→ **WHAT THE TASK ASKS**
For the entries below, how many lines include the word "hair"? Give the figure and nothing more.
═══ RECORDS FOR THE TASK
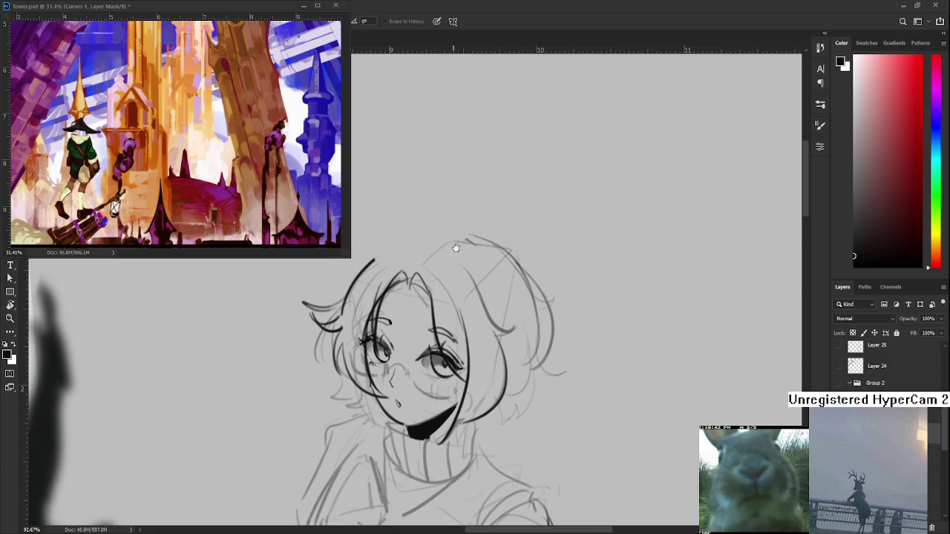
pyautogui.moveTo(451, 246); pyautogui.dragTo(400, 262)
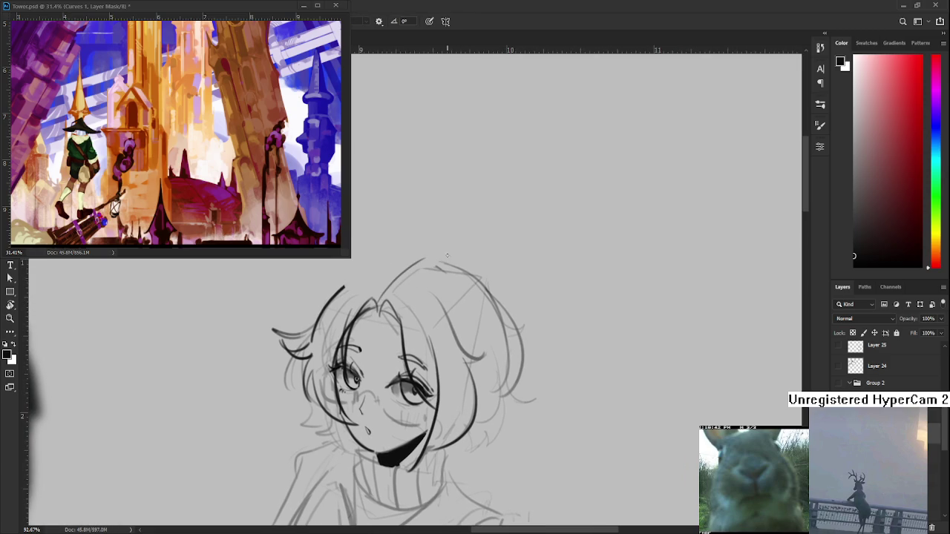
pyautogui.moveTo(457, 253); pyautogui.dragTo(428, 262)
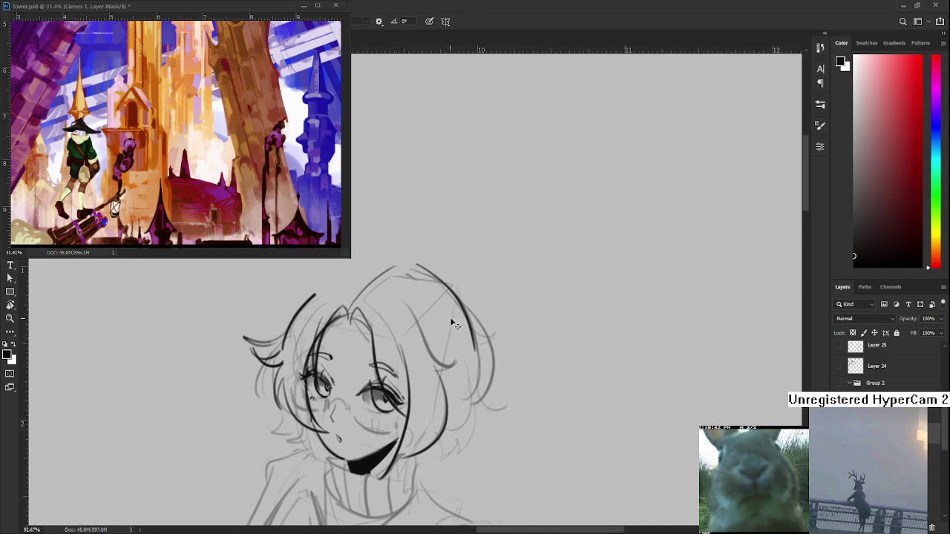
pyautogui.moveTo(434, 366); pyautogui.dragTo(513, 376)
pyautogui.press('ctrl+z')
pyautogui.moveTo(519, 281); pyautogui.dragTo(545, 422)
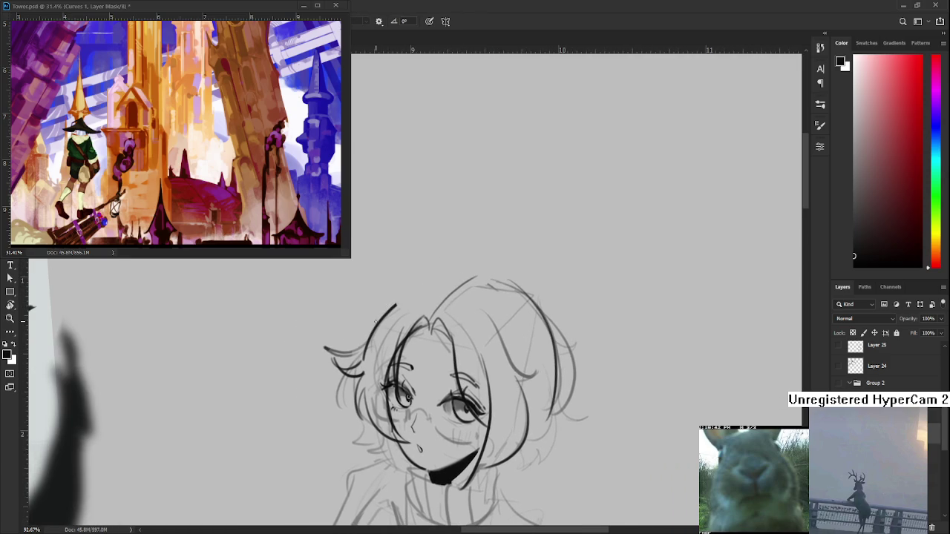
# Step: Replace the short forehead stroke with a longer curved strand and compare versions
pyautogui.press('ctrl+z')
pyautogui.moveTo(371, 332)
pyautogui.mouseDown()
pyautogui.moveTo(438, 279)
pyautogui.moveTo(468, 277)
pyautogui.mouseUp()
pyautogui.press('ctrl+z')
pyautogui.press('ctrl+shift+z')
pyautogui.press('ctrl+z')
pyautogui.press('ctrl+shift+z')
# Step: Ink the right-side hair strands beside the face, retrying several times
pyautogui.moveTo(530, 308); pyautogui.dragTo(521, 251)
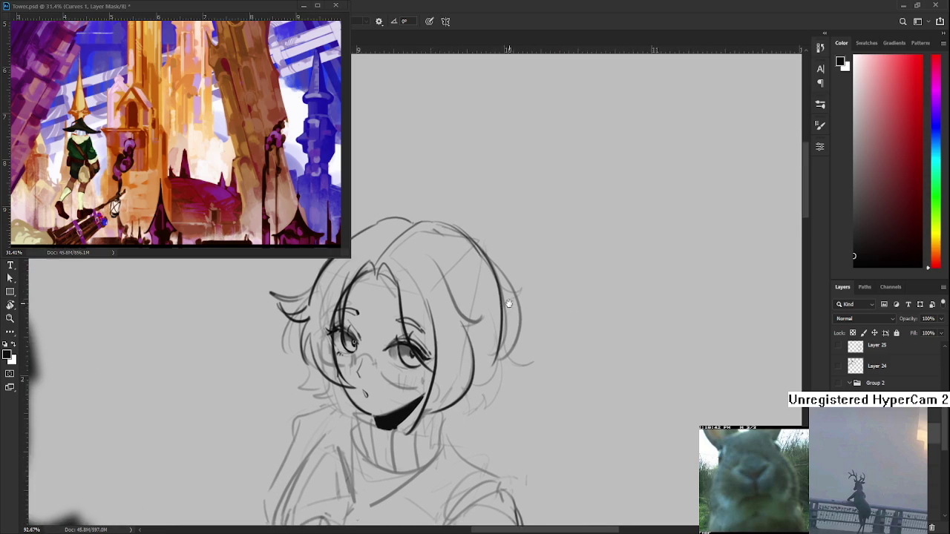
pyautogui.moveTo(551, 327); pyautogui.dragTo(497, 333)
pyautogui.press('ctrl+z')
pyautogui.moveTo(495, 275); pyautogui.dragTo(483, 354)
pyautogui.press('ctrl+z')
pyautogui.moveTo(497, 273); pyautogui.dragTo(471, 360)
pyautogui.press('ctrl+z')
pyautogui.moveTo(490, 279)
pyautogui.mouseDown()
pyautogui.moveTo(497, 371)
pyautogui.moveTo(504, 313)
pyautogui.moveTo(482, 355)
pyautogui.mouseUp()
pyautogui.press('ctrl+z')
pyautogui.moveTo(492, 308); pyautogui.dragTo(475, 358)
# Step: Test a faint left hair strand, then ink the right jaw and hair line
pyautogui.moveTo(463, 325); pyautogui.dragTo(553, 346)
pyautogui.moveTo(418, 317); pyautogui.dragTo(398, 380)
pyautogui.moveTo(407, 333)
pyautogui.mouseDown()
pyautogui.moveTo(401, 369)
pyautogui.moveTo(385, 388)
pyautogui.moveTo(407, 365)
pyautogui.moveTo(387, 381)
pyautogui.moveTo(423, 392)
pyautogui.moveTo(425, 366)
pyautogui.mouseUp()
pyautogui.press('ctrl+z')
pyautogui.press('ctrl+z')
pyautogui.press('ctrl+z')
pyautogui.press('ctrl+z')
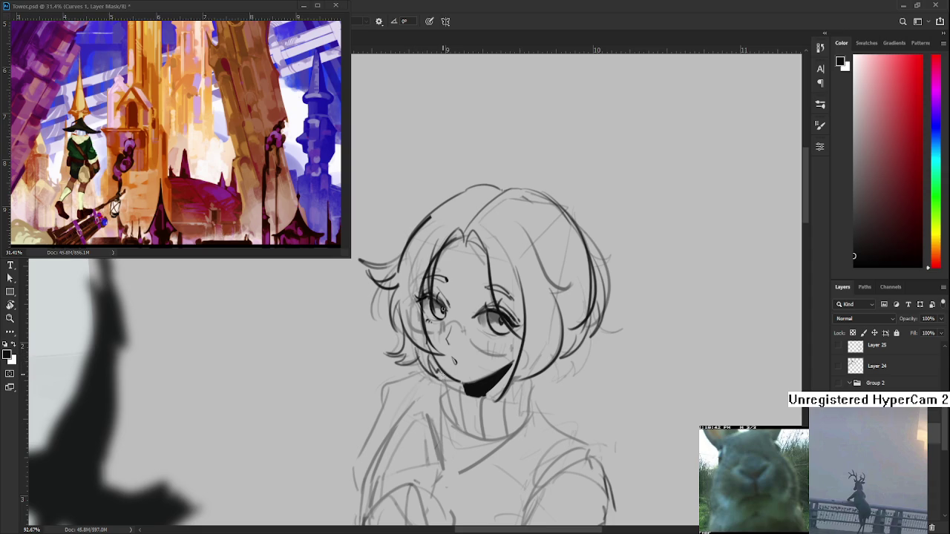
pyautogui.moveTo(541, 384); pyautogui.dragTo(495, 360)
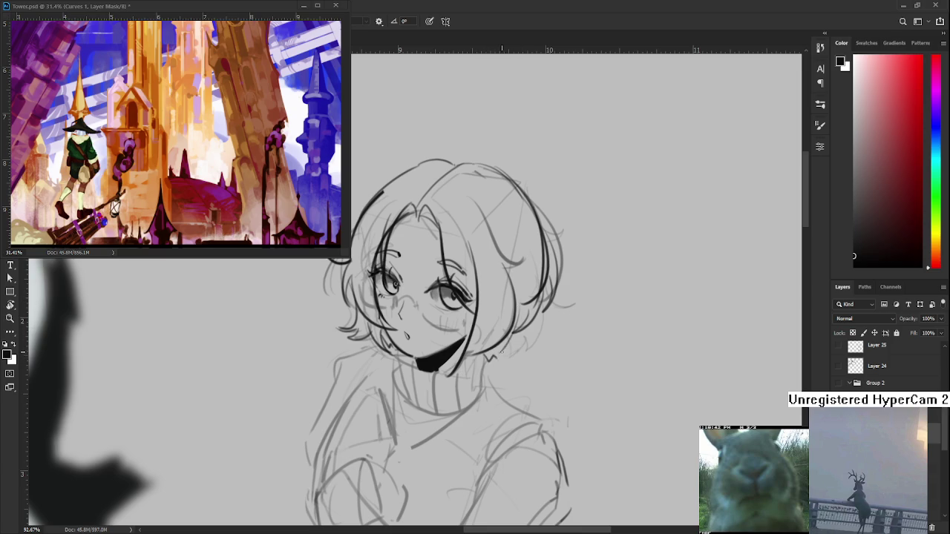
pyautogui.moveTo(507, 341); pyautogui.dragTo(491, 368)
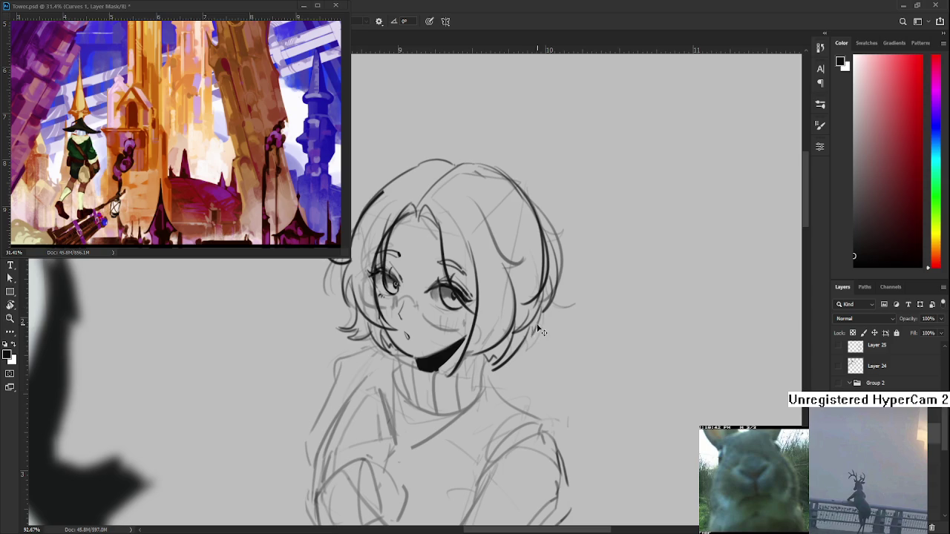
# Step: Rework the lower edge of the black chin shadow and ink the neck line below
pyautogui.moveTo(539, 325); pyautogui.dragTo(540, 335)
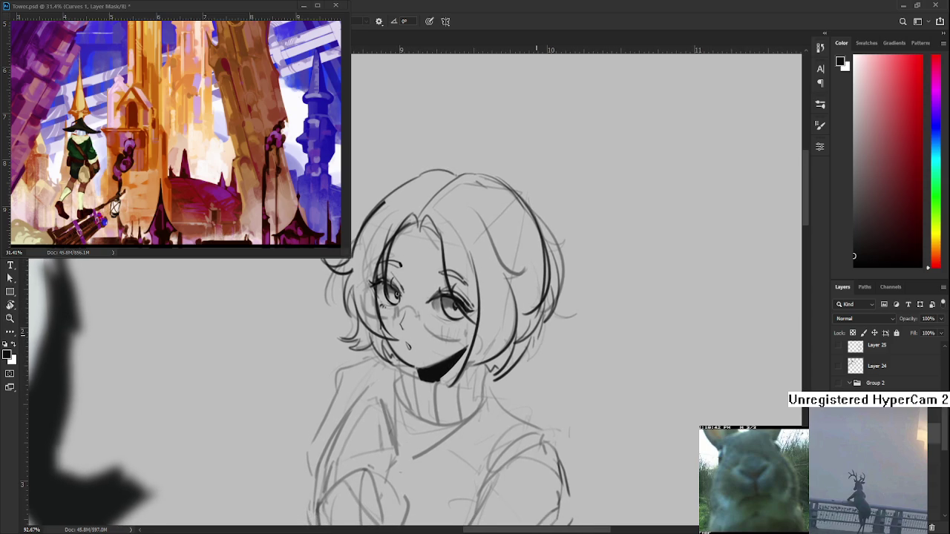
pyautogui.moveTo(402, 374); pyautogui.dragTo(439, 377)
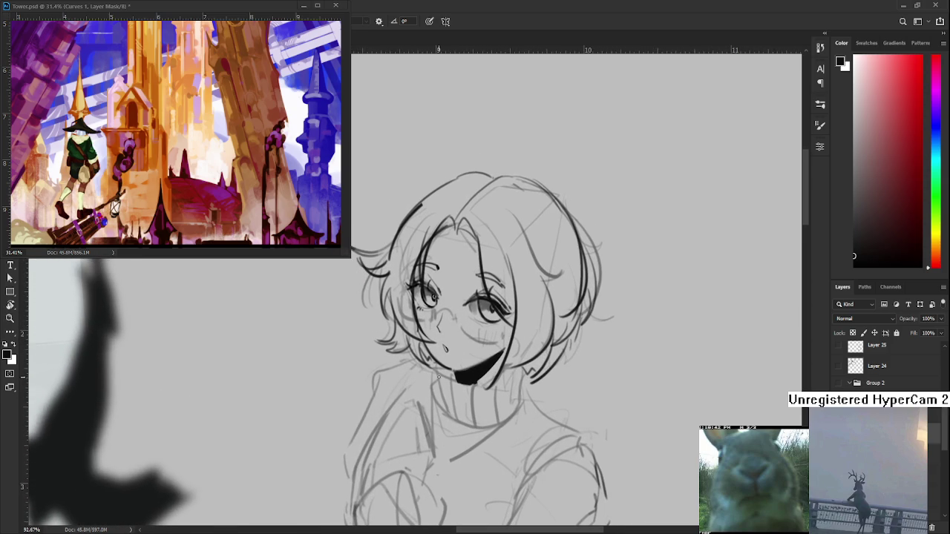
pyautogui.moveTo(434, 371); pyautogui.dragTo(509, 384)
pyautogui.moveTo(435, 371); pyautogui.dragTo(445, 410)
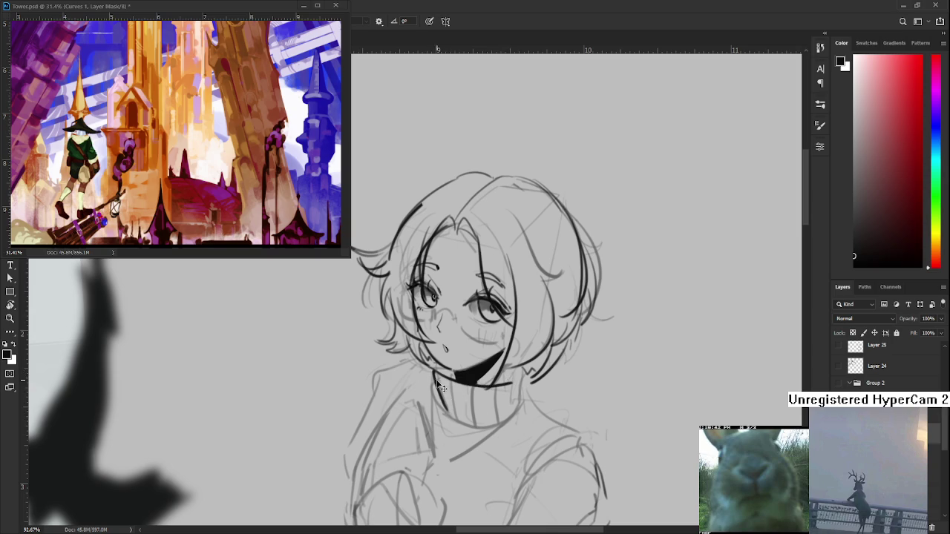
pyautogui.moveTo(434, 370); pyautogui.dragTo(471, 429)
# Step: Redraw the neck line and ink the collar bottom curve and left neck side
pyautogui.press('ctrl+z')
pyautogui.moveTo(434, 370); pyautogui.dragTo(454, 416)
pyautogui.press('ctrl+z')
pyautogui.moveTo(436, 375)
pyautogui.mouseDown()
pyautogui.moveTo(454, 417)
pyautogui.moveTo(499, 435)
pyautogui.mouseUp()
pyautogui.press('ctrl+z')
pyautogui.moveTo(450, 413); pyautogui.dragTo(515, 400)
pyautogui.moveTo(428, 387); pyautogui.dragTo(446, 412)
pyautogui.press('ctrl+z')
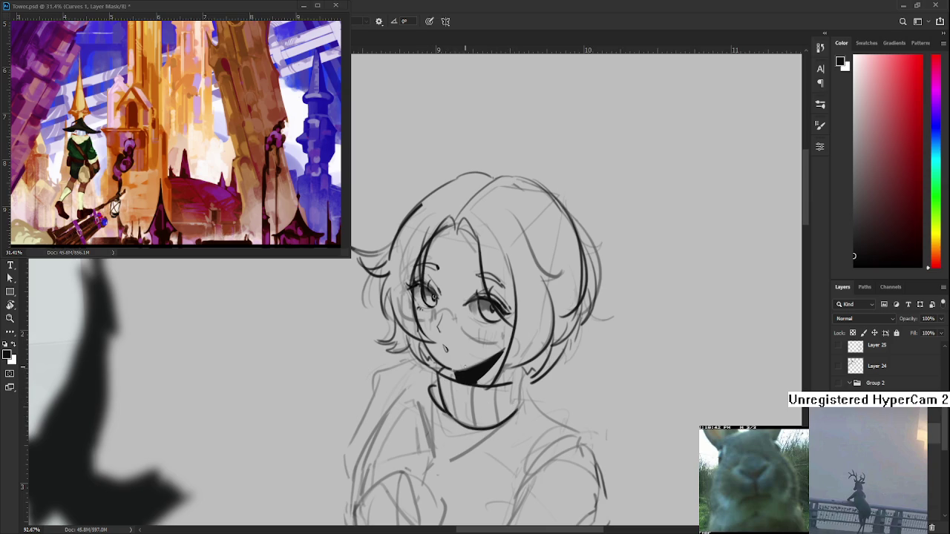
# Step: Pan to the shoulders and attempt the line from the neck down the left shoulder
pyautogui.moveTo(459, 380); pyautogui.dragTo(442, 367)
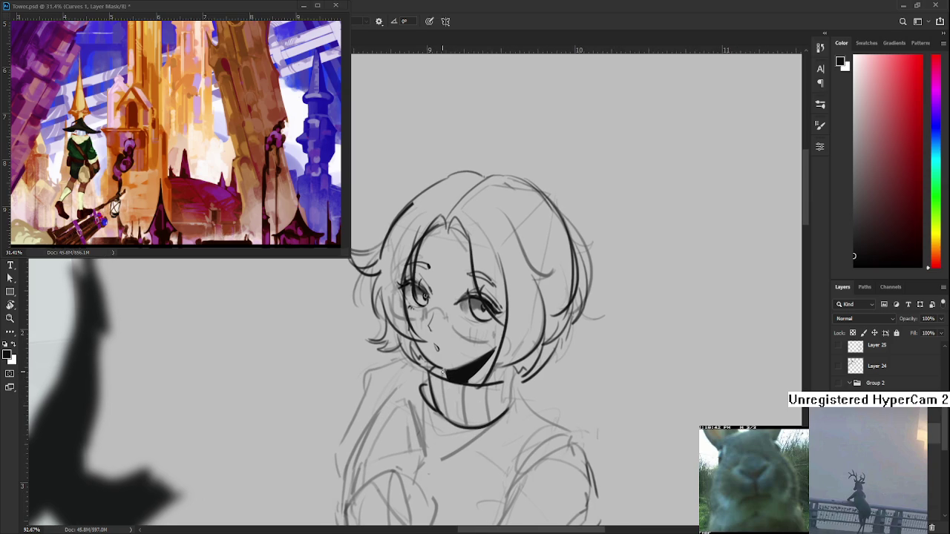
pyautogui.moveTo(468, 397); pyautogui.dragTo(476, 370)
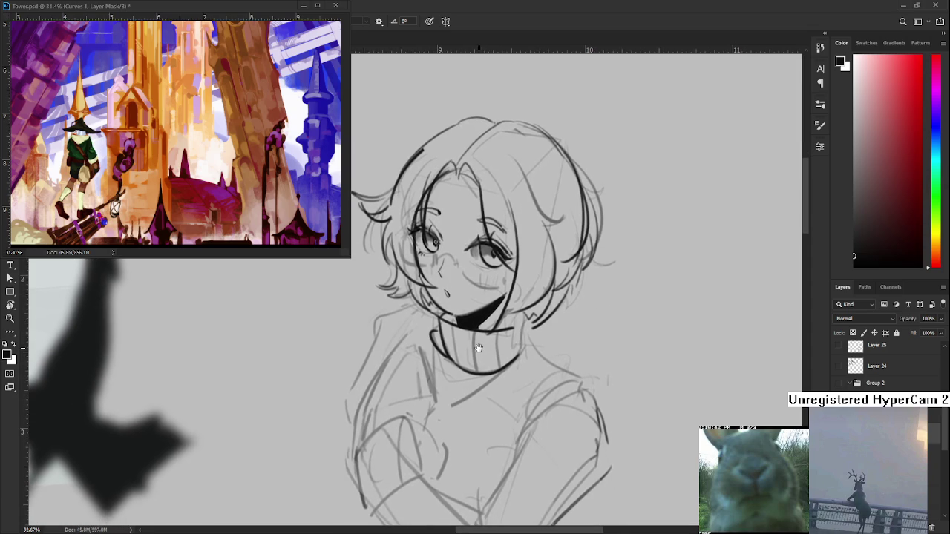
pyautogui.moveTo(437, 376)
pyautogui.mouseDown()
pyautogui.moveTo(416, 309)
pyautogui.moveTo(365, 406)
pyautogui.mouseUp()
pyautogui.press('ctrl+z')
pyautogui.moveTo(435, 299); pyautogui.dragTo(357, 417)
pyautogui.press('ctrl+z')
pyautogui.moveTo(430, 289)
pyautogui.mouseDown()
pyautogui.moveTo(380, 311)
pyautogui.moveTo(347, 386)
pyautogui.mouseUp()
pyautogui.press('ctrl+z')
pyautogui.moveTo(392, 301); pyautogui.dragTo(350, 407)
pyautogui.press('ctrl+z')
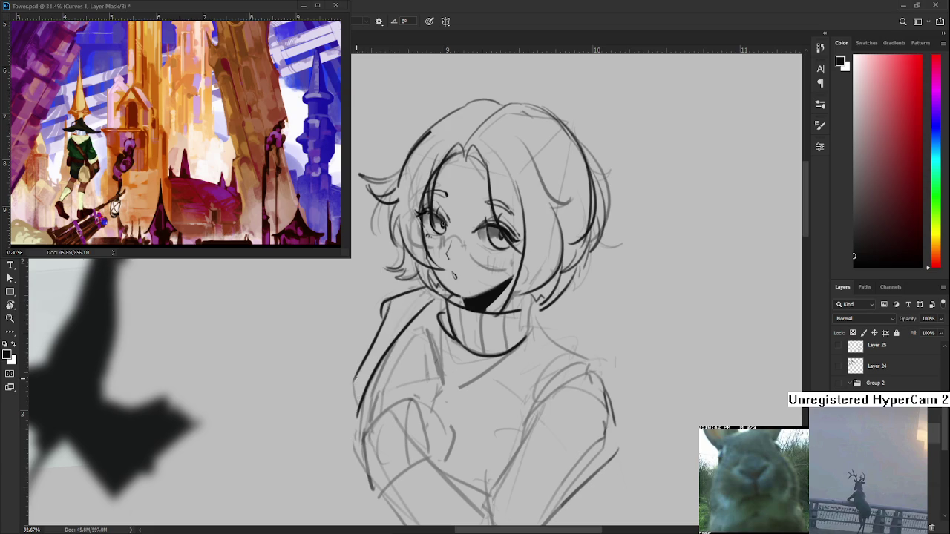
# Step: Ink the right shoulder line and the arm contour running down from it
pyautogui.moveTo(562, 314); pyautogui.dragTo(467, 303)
══════
→ **PROBLEM SOLUTION**
2